Several researchers have proposed that acute bouts of physical activity influence brain systems via the activation of neurotransmitters and that the effects are similar to those produced by stimulant drugs (Davranche & Audiffren, 2004; Tomporowski, 2003b). The results obtained by Kramer et al. (2001) provide compelling evidence that methylphenidate facilitates task-switching processing in children diagnosed with ADHD. Further, Cepeda et al. (2000) observed that the switch costs of children with ADHD decreased to a level comparable to those of children without ADHD following administration of clinically prescribed medication. The task used in both of these studies was the same used in the current study. One interpretation for the lack of consistency among studies is that neurological changes that occur during and immediately following physical activity do not mimic those produced by psychostimulant medication. There are alternative explanations, however. Children with attention disorders may be particularly sensitive to the effects of interventions that regulate neural regulatory systems. It is unknown whether psychostimulant drugs facilitate task switching in children who do not have attentional deficits. In addition, children who are not overweight may respond to bouts of physical activity differently than their leaner peers.
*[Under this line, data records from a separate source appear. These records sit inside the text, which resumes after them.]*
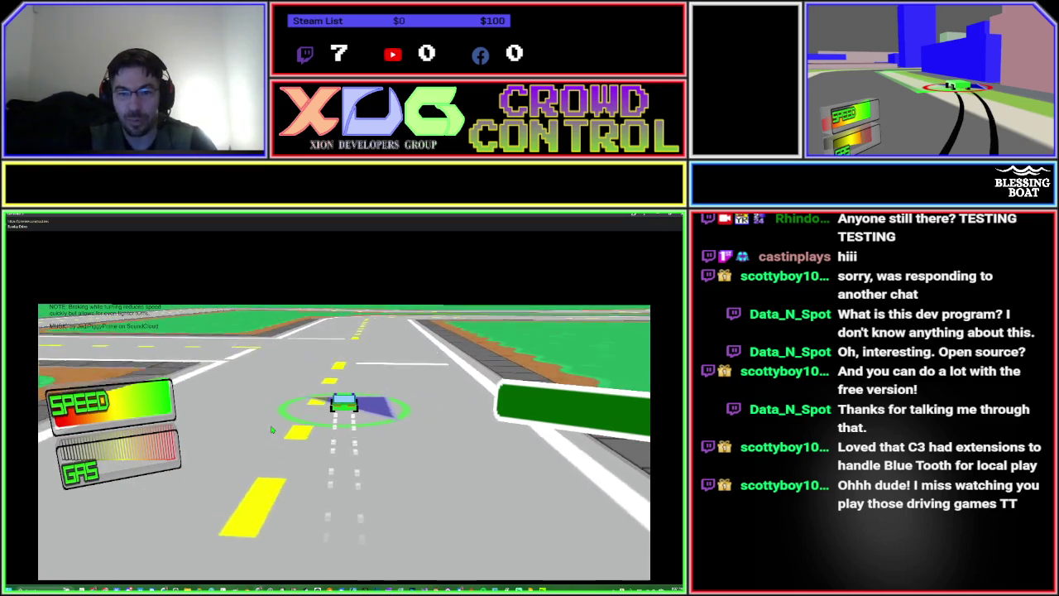
pyautogui.press('Left')
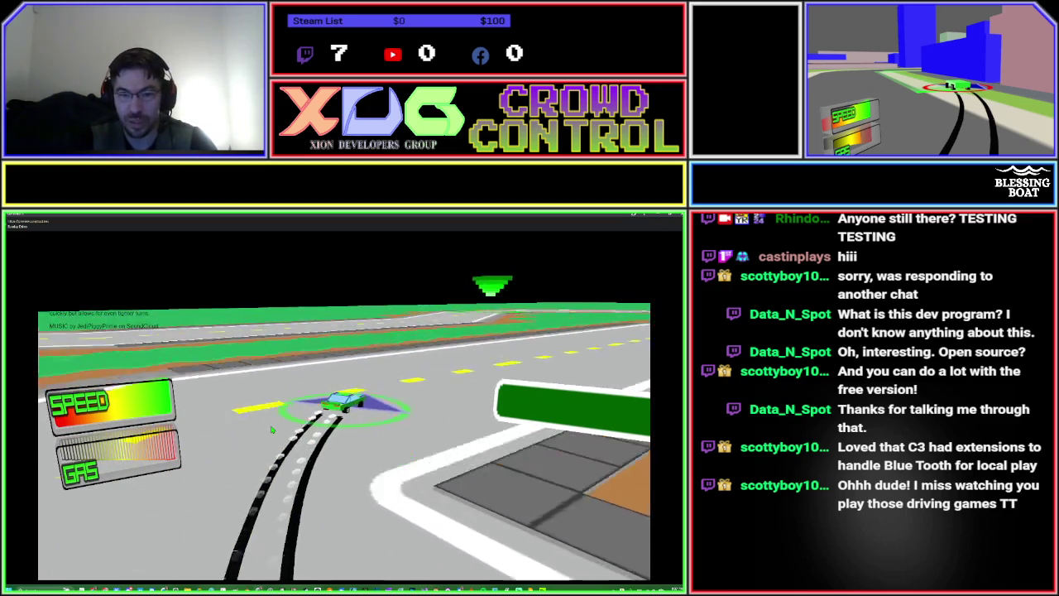
pyautogui.press('Left')
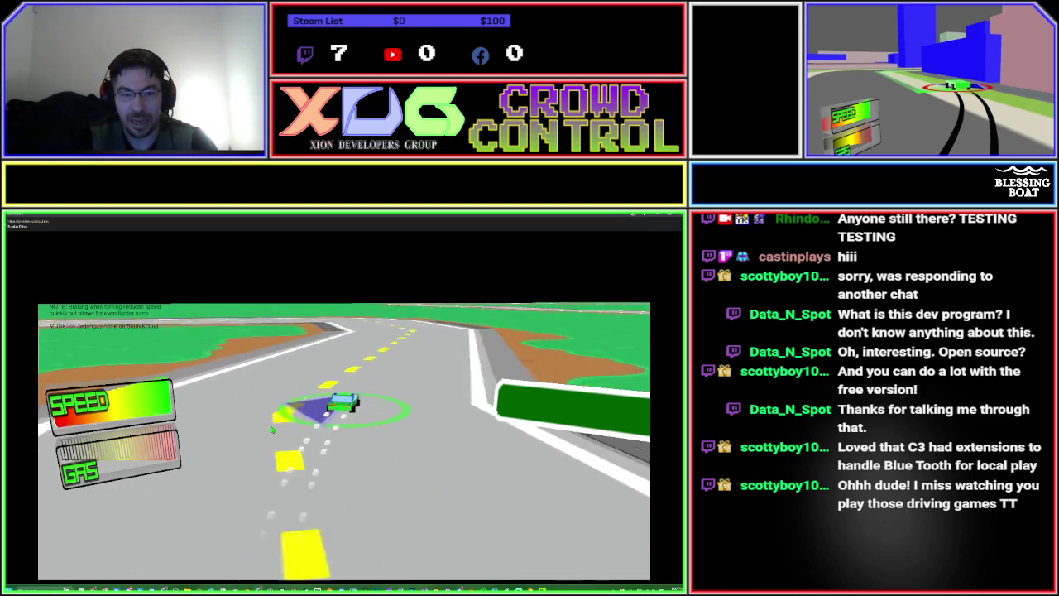
pyautogui.press('Left')
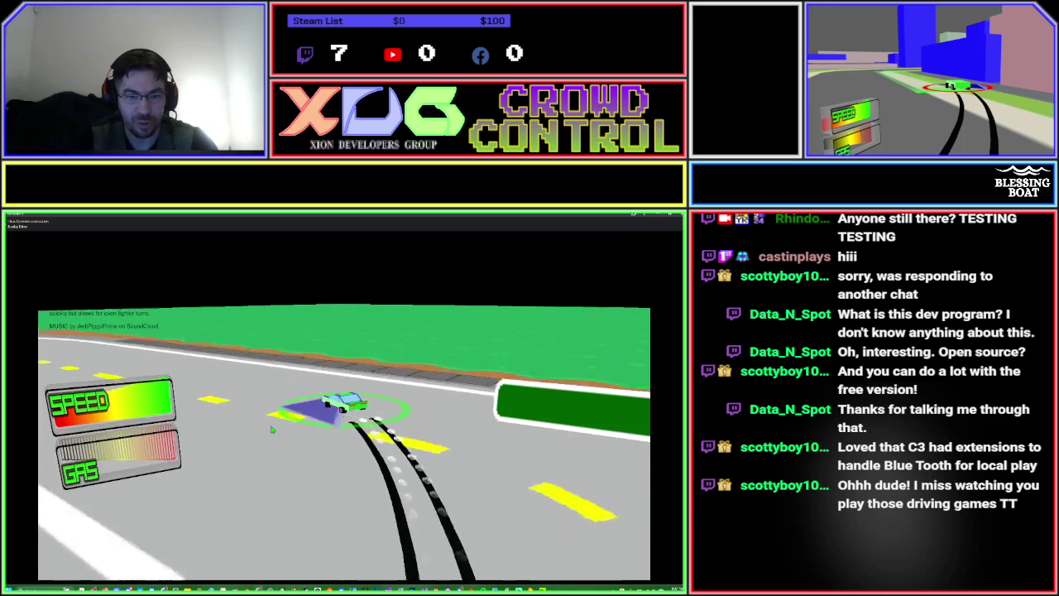
pyautogui.press('Left')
There are factors that limit the interpretation of the results obtained in the present experiment. First, the children who participated were overweight (body mass index greater than the 85th percentile for age and sex). It is plausible that the exercise stimulus may have been experienced differently by overweight and inactive children than it would have been by leaner children. Little is known of the role that postexercise affective responses have on subsequent cognitive performance; however, evidence obtained with young adults suggests that that individuals who experience positive affect following a bout of exercise alter their perceptions concerning the mental demands of cognitive tasks (Tomporowski & Ganio, 2006). In addition, physiological responses of the children during and following treadmill walking were not assessed and it is possible that changes in arousal levels were not ideal for altering cognitive function. The intensity and duration of the exercise stimulus was similar to other studies that have evaluate the effects of an acute bout of exercise on cognitive function (Tantillo et al., 2002; Zervas et al., 1991) and all children completed the treadmill protocol. Based on the inverted-U hypothesis, which predicts that cognitive functioning will be enhanced with moderate, but not high, levels of arousal (McMorris & Graydon, 2000), the exercise demands placed on children in the current study were predicted to facilitate switch-task performance. It should be recognized, however, that the acute exercise stimuli (i.e., type, intensity, and duration) selected for laboratory studies of children have been based primarily on research conducted with adults. Physical activity patterns differ between children and adults, with children engaging in briefer bouts of activity than adults (Trost, Kerr, Ward, & Pate, 2001). It remains to be determined whether the physiological and psychological responses elicited in children by adultlike exercise protocols provide a satisfactory basis for assessing the effects of acute exercise on their cognitive function.

Considerable progress has been made recently in verifying linkages between physical activity training and cognition, particularly executive function, in older adults (Colcombe & Kramer, 2003), adults (Pereira et al., 2007), and children (Tomporowski et al., 2007). Challenges facing exercise psychologists include determining how acute bouts of physical activity performed over multiple sessions contribute to changes in cognitive function, the time course of those changes, and whether the selective effects of acute bouts of exercise are predictive of specific changes in cognition brought about by long-term training interventions.